● Work instructions:
(A) Pull out each line of the records that contains the word "Eigentümer", matching case exactly.
(B) Continue the mailing-list exchange about Xenomai rescheduling over interrupt stacks from where it stops.

● Exercise passage:
↓
On Sat, 2011-07-16 at 11:15 +0200, Jan Kiszka wrote:
> On 2011-07-16 10:52, Philippe Gerum wrote:
> > On Sat, 2011-07-16 at 10:13 +0200, Jan Kiszka wrote:
> >> On 2011-07-15 15:10, Jan Kiszka wrote:
> >>> But... right now it looks like we found our primary regression:
> >>> "nucleus/shadow: shorten the uninterruptible path to secondary mode".
> >>> It opens a short windows during relax where the migrated task may be
> >>> active under both schedulers. We are currently evaluating a revert
> >>> (looks good so far), and I need to work out my theory in more
> >>> details.
> >>
> >> Looks like this commit just made a long-standing flaw in Xenomai's
> >> interrupt handling more visible: We reschedule over the interrupt stack
> >> in the Xenomai interrupt handler tails, at least on x86-64. Not sure if
> >> other archs have interrupt stacks, the point is Xenomai's design wrongly
> >> assumes there are no such things.
> >
> > Fortunately, no, this is not a design issue, no such assumption was ever
> > made, but the Xenomai core expects this to be handled on a per-arch
> > basis with the interrupt pipeline.
> 
> And that's already the problem: If Linux uses interrupt stacks, relying 
> on ipipe to disable this during Xenomai interrupt handler execution is 
> at best a workaround. A fragile one unless you increase the pre-thread 
> stack size by the size of the interrupt stack. Lacking support for a 
> generic rescheduling hook became a problem by the time Linux introduced 
> interrupt threads.

Don't assume too much. What was done for ppc64 was not meant as a
general policy. Again, this is a per-arch decision.

> 
> > As you pointed out, there is no way
> > to handle this via some generic Xenomai-only support.
> >
> > ppc64 now has separate interrupt stacks, which is why I disabled
> > IRQSTACKS which became the builtin default at some point. Blackfin goes
> > through a Xenomai-defined irq tail handler as well, because it may not
> > reschedule over nested interrupt stacks.
> 
> How does this arch prevent that xnpod_schedule in the generic interrupt 
> handler tail does its normal work?

It polls some hw status to know whether a rescheduling would be safe.
See xnarch_escalate().

> 
> > Fact is that such pending
> > problem with x86_64 was overlooked since day #1 by /me.
↑
● Data supplied:
↓
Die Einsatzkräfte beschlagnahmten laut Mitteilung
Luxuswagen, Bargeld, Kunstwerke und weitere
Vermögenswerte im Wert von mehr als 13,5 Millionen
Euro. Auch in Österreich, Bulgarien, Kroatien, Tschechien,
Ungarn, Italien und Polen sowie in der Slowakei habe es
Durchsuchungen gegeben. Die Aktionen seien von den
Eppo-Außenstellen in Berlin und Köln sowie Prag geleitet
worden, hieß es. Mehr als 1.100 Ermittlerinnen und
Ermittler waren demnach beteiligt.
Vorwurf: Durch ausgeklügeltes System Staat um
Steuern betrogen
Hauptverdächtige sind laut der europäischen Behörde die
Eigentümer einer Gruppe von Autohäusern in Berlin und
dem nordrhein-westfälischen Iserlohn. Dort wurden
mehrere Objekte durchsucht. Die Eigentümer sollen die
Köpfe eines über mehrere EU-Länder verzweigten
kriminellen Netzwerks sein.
↑
● Answer section:
(A)
Eigentümer einer Gruppe von Autohäusern in Berlin und
mehrere Objekte durchsucht. Die Eigentümer sollen die

(B)
> >
> >>   We were lucky so far that the values
> >> saved on this shared stack were apparently "compatible", means we were
> >> overwriting them with identical or harmless values. But that's no longer
> >> true when interrupts are hitting us in the xnpod_suspend_thread path of
> >> a relaxing shadow.
> >>
> >
> > Makes sense. It would be better to find a solution that does not make
> > the relax path uninterruptible again for a significant amount of time.
> > On low end platforms we support (i.e. non-x86* mainly), this causes
> > obvious latency spots.
> 
> I agree. Conceptually, the interruptible relaxation should be safe now 
> after recent fixes.
> 
> >
> >> Likely the only possible fix is establishing a reschedule hook for
> >> Xenomai in the interrupt exit path after the original stack is restored
> >> - - just like Linux works. Requires changes to both ipipe and Xenomai
> >> unfortunately.
> >
> > __ipipe_run_irqtail() is in the I-pipe core for such purpose. If
> > instantiated properly for x86_64, and paired with xnarch_escalate() for
> > that arch as well, it could be an option for running the rescheduling
> > procedure when safe.
> 
> Nope, that doesn't work. The stack is switched later in the return path 
> in entry_64.S. We need a hook there, ideally a conditional one, 
> controlled by some per-cpu variable that is set by Xenomai on return 
> from its interrupt handlers to signal the rescheduling need.
> 

Yes, makes sense. The way to make it conditional without dragging bits
of Xenomai logic into the kernel innards is not obvious though.

It is probably time to officially introduce "exo-kernel" oriented bits
into the Linux thread info. PTDs have too lose semantics to be practical
if we want to avoid trashing the I-cache by calling probe hooks within
the dual kernel, each time we want to check some basic condition (e.g.
resched needed). A backlink to a foreign TCB there would help too.

Which leads us to killing the ad hoc kernel threads (and stacks) at some
point, which are an absolute pain.

> Jan

-- 
Philippe.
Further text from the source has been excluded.